» **Work required**:
Rewrite the lines of each item below, changing "common name" to "vernacular name" and leaving everything else as it is.

» **Task inputs**:
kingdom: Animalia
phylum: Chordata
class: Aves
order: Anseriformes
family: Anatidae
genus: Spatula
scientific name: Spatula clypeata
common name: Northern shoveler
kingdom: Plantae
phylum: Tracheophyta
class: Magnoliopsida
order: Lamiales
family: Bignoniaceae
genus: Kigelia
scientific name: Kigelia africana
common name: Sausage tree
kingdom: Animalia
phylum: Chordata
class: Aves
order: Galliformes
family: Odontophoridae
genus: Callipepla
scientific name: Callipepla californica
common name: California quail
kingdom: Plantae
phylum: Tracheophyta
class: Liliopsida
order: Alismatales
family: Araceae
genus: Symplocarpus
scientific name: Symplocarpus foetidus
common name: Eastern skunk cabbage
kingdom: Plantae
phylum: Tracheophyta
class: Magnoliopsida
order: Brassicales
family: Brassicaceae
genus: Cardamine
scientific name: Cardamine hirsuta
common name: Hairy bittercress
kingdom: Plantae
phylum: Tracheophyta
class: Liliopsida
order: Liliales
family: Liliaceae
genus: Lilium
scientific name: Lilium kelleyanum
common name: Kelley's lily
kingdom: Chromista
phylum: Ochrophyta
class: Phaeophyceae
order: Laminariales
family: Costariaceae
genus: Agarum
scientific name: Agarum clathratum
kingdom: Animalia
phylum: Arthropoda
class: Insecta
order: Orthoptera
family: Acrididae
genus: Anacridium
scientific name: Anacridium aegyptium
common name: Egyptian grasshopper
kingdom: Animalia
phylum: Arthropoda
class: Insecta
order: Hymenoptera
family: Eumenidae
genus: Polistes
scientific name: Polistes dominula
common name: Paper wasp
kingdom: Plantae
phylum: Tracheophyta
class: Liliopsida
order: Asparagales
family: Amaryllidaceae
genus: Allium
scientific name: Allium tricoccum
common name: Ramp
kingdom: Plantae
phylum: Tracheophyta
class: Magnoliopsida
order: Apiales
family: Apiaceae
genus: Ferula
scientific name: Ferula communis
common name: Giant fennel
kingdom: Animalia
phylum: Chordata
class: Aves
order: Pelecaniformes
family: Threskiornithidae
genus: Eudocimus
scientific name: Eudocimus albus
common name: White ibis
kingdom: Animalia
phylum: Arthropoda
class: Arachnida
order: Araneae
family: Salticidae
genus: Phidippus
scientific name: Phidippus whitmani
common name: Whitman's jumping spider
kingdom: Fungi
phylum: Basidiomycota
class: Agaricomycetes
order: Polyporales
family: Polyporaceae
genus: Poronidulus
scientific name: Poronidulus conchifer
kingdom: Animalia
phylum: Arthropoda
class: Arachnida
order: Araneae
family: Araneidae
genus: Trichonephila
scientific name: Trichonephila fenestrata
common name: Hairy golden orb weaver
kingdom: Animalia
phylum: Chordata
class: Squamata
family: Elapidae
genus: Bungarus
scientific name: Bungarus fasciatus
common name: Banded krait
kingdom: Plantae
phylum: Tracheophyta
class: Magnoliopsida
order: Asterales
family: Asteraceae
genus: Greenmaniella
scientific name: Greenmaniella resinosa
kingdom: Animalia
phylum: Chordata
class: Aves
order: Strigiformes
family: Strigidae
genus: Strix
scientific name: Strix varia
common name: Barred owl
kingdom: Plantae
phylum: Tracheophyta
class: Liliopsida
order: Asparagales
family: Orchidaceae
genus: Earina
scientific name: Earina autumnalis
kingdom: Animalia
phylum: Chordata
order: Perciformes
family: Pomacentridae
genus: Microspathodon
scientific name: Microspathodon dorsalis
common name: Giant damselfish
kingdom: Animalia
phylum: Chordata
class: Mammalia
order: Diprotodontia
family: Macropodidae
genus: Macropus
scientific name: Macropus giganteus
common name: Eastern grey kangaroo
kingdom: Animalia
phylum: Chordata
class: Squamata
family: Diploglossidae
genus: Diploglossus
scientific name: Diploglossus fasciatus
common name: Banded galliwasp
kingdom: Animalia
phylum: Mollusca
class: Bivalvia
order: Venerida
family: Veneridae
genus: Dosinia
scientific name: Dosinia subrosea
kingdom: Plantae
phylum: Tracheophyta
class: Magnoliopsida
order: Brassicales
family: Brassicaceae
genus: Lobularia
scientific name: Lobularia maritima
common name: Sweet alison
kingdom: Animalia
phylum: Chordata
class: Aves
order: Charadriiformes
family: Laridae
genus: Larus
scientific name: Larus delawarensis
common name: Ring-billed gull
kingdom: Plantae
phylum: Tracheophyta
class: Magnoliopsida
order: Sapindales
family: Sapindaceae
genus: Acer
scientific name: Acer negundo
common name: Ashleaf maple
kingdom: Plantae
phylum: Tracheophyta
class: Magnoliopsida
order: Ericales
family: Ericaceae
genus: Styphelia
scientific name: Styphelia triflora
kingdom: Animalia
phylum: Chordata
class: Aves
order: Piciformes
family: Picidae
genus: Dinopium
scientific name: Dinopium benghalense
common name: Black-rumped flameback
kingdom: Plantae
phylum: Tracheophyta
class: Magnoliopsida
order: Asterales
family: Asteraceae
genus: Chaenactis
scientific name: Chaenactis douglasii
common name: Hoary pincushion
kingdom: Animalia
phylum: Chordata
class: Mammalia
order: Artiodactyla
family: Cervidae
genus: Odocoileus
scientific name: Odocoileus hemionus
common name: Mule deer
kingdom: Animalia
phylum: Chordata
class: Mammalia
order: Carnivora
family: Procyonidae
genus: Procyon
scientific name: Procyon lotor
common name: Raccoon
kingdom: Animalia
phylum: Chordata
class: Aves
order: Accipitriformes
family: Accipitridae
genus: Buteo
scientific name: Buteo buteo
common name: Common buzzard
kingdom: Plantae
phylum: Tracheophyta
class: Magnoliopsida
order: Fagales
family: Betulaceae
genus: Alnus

» **Output for this exercise**:
kingdom: Animalia
phylum: Chordata
class: Aves
order: Anseriformes
family: Anatidae
genus: Spatula
scientific name: Spatula clypeata
vernacular name: Northern shoveler
kingdom: Plantae
phylum: Tracheophyta
class: Magnoliopsida
order: Lamiales
family: Bignoniaceae
genus: Kigelia
scientific name: Kigelia africana
vernacular name: Sausage tree
kingdom: Animalia
phylum: Chordata
class: Aves
order: Galliformes
family: Odontophoridae
genus: Callipepla
scientific name: Callipepla californica
vernacular name: California quail
kingdom: Plantae
phylum: Tracheophyta
class: Liliopsida
order: Alismatales
family: Araceae
genus: Symplocarpus
scientific name: Symplocarpus foetidus
vernacular name: Eastern skunk cabbage
kingdom: Plantae
phylum: Tracheophyta
class: Magnoliopsida
order: Brassicales
family: Brassicaceae
genus: Cardamine
scientific name: Cardamine hirsuta
vernacular name: Hairy bittercress
kingdom: Plantae
phylum: Tracheophyta
class: Liliopsida
order: Liliales
family: Liliaceae
genus: Lilium
scientific name: Lilium kelleyanum
vernacular name: Kelley's lily
kingdom: Chromista
phylum: Ochrophyta
class: Phaeophyceae
order: Laminariales
family: Costariaceae
genus: Agarum
scientific name: Agarum clathratum
kingdom: Animalia
phylum: Arthropoda
class: Insecta
order: Orthoptera
family: Acrididae
genus: Anacridium
scientific name: Anacridium aegyptium
vernacular name: Egyptian grasshopper
kingdom: Animalia
phylum: Arthropoda
class: Insecta
order: Hymenoptera
family: Eumenidae
genus: Polistes
scientific name: Polistes dominula
vernacular name: Paper wasp
kingdom: Plantae
phylum: Tracheophyta
class: Liliopsida
order: Asparagales
family: Amaryllidaceae
genus: Allium
scientific name: Allium tricoccum
vernacular name: Ramp
kingdom: Plantae
phylum: Tracheophyta
class: Magnoliopsida
order: Apiales
family: Apiaceae
genus: Ferula
scientific name: Ferula communis
vernacular name: Giant fennel
kingdom: Animalia
phylum: Chordata
class: Aves
order: Pelecaniformes
family: Threskiornithidae
genus: Eudocimus
scientific name: Eudocimus albus
vernacular name: White ibis
kingdom: Animalia
phylum: Arthropoda
class: Arachnida
order: Araneae
family: Salticidae
genus: Phidippus
scientific name: Phidippus whitmani
vernacular name: Whitman's jumping spider
kingdom: Fungi
phylum: Basidiomycota
class: Agaricomycetes
order: Polyporales
family: Polyporaceae
genus: Poronidulus
scientific name: Poronidulus conchifer
kingdom: Animalia
phylum: Arthropoda
class: Arachnida
order: Araneae
family: Araneidae
genus: Trichonephila
scientific name: Trichonephila fenestrata
vernacular name: Hairy golden orb weaver
kingdom: Animalia
phylum: Chordata
class: Squamata
family: Elapidae
genus: Bungarus
scientific name: Bungarus fasciatus
vernacular name: Banded krait
kingdom: Plantae
phylum: Tracheophyta
class: Magnoliopsida
order: Asterales
family: Asteraceae
genus: Greenmaniella
scientific name: Greenmaniella resinosa
kingdom: Animalia
phylum: Chordata
class: Aves
order: Strigiformes
family: Strigidae
genus: Strix
scientific name: Strix varia
vernacular name: Barred owl
kingdom: Plantae
phylum: Tracheophyta
class: Liliopsida
order: Asparagales
family: Orchidaceae
genus: Earina
scientific name: Earina autumnalis
kingdom: Animalia
phylum: Chordata
order: Perciformes
family: Pomacentridae
genus: Microspathodon
scientific name: Microspathodon dorsalis
vernacular name: Giant damselfish
kingdom: Animalia
phylum: Chordata
class: Mammalia
order: Diprotodontia
family: Macropodidae
genus: Macropus
scientific name: Macropus giganteus
vernacular name: Eastern grey kangaroo
kingdom: Animalia
phylum: Chordata
class: Squamata
family: Diploglossidae
genus: Diploglossus
scientific name: Diploglossus fasciatus
vernacular name: Banded galliwasp
kingdom: Animalia
phylum: Mollusca
class: Bivalvia
order: Venerida
family: Veneridae
genus: Dosinia
scientific name: Dosinia subrosea
kingdom: Plantae
phylum: Tracheophyta
class: Magnoliopsida
order: Brassicales
family: Brassicaceae
genus: Lobularia
scientific name: Lobularia maritima
vernacular name: Sweet alison
kingdom: Animalia
phylum: Chordata
class: Aves
order: Charadriiformes
family: Laridae
genus: Larus
scientific name: Larus delawarensis
vernacular name: Ring-billed gull
kingdom: Plantae
phylum: Tracheophyta
class: Magnoliopsida
order: Sapindales
family: Sapindaceae
genus: Acer
scientific name: Acer negundo
vernacular name: Ashleaf maple
kingdom: Plantae
phylum: Tracheophyta
class: Magnoliopsida
order: Ericales
family: Ericaceae
genus: Styphelia
scientific name: Styphelia triflora
kingdom: Animalia
phylum: Chordata
class: Aves
order: Piciformes
family: Picidae
genus: Dinopium
scientific name: Dinopium benghalense
vernacular name: Black-rumped flameback
kingdom: Plantae
phylum: Tracheophyta
class: Magnoliopsida
order: Asterales
family: Asteraceae
genus: Chaenactis
scientific name: Chaenactis douglasii
vernacular name: Hoary pincushion
kingdom: Animalia
phylum: Chordata
class: Mammalia
order: Artiodactyla
family: Cervidae
genus: Odocoileus
scientific name: Odocoileus hemionus
vernacular name: Mule deer
kingdom: Animalia
phylum: Chordata
class: Mammalia
order: Carnivora
family: Procyonidae
genus: Procyon
scientific name: Procyon lotor
vernacular name: Raccoon
kingdom: Animalia
phylum: Chordata
class: Aves
order: Accipitriformes
family: Accipitridae
genus: Buteo
scientific name: Buteo buteo
vernacular name: Common buzzard
kingdom: Plantae
phylum: Tracheophyta
class: Magnoliopsida
order: Fagales
family: Betulaceae
genus: Alnus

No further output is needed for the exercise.